_SOURCE MATERIAL_.
********************
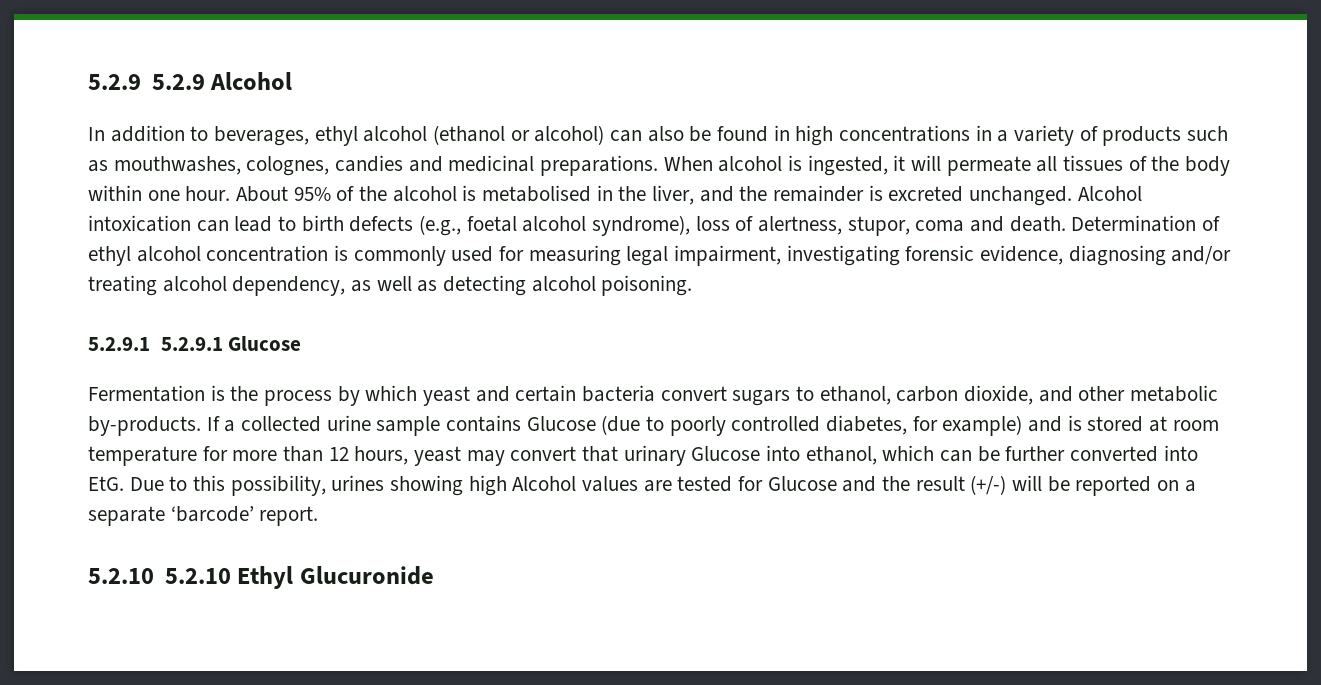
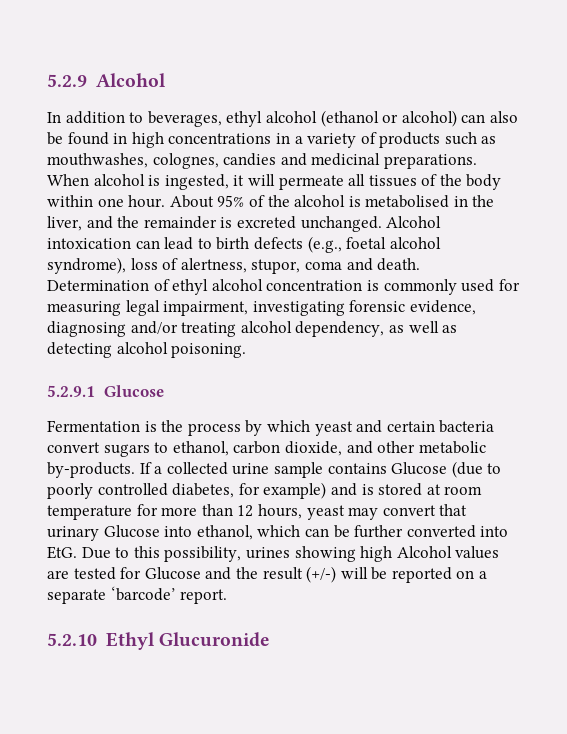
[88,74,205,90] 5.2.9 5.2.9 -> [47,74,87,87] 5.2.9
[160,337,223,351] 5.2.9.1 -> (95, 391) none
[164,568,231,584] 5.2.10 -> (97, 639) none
********************
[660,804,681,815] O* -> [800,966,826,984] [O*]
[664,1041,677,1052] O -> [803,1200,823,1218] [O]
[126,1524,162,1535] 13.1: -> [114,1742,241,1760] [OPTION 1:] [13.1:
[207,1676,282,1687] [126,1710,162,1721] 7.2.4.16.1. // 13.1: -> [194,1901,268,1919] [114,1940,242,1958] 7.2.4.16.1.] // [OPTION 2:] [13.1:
********************
_TASK TO CARRY OUT_.
In the material above, find the line containing "[126,1524,162,1535] 13.1: ->" and the line containing "[207,1676,282,1687] [126,1710,162,1721] 7.2.4.16.1.", then write out exactly those two lines and every line between them, and nothing more.

_ANSWER SPACE_.
[126,1524,162,1535] 13.1: -> [114,1742,241,1760] [OPTION 1:] [13.1:
[207,1676,282,1687] [126,1710,162,1721] 7.2.4.16.1. // 13.1: -> [194,1901,268,1919] [114,1940,242,1958] 7.2.4.16.1.] // [OPTION 2:] [13.1:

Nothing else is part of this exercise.